Die Landesregierung denkt jetzt über finanzielle Unterstützung nach. Bei der nächsten Kabinettssitzung am Dienstag sollen erste Beschlüsse über Soforthilfen gefasst werden. Das Innenministerium sei beauftragt, die Schadenshöhe landesweit zu ermitteln, sagte ein Sprecher des Ministeriums. Dann werde über mögliche Maßnahmen entschieden. Wie die aussehen könnten, sei derzeit noch nicht sicher. Das Land kann nach Angaben eines Regierungssprechers Soforthilfen als Liquiditätshilfen gewähren, die später zurückgezahlt werden, wenn die Versicherungen greifen.
2008 hatte die Landesregierung den Geschädigten nach Hochwassern im Zollernalbkreis mit 1,8 Millionen Euro unter die Arme gegriffen - hinzu kamen 1,5 Millionen Euro Spenden. Die Geschädigten des Hagelsturms 2013 hatten nach Angaben des Innenministeriums keine Hilfen vom Land erhalten. Allerdings hatte das Land nach Überschwemmungen im gleichen Jahr Bundesmittel für Flutopfer an die Geschädigten ausgezahlt.

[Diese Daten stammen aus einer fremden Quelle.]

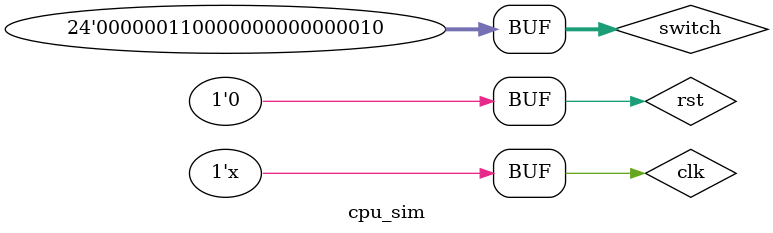
<source format=v>
`timescale 1ns / 1ps


module cpu_sim(

    );
    reg clk;
    reg rst;
    reg [23:0]switch;
    wire [23:0]led;
    
    
    wire[31:0]Add_Result;
    wire[31:0]Sign_extend;
    wire [31:0]PC;
    wire[31:0]Next_PC;
    wire Zero;
    wire [31:0]write_data;
    wire[31:0]ALU_Result;
    wire[31:0]Read_data_2;
    wire IOWrite;
    wire [31:0]Instruction;
    
    
    
    wire [7:0] DIG;
    wire  [7:0] Y;
    cpu ucpu(clk,rst,switch,led,DIG,Y,Add_Result,Sign_extend,PC,Next_PC,Zero,write_data,ALU_Result,Read_data_2,IOWrite,Instruction);
    
    always #5 clk=~clk;
    initial begin
    switch[15:0]={8'b0000_0000,8'b0000_0010};
    switch[23:16]=1;
    clk=1'b0;
    rst=1'b1;
    
    #2 rst=1'b0;
    
    #300
    switch[23:16]=2;
    #300 
    
    switch[23:16]=3;
    
    
    end
    
    
    
endmodule

</source>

Baden-Württembergs Ministerpräsident Winfried Kretschmann (Grüne) bat die von Unwettern geschädigten Menschen um Geduld. „Ohne Bürokratie geht es nicht. Das sind ja Gelder, für die wir Rechenschaft ablegen“, sagte er am Mittwochabend bei einem Rundgang im besonders betroffenen Ort Braunsbach (Kreis Schwäbisch Hall).
Schaden in der Tierwelt
In dem Ort hat das Landesdenkmalamt rund 100 Denkmale gelistet - nach Darstellung eines Sprechers vergleichsweise viele für ein kleines Dorf. Es sei aber noch unklar, welche Schäden es gebe. Um etwa ein denkmalgeschütztes Gebäude zu erhalten, könne auch bei der Denkmalförderung Geld beantragt werden.
Das Unwetter hat nach Einschätzung des Naturschutzbundes (Nabu) auch in der Tierwelt viel Schaden angerichtet. „Quer durch alle Tierarten wird es zahlreiche Opfer gegeben haben“, sagte ein Sprecher des Landesverbandes in Stuttgart. Betroffen seien zum Beispiel Vögel, Fische und Insekten. Vor allem Jungtiere seien unter den Opfern. „Im Frühsommer ist der Kindergarten voll in der Tierwelt - und nun ist das Unwetter durch den Kindergarten gefegt.“
Unterdessen drohen neue Gewitter und Starkregen. „Freitag und Samstag nimmt das Risiko für unwetterartige Entwicklungen zu“, sagte eine Meteorologin vom Deutschen Wetterdienst (DWD) in Stuttgart. Wo genau die Unwetter aufträten, sei allerdings noch offen.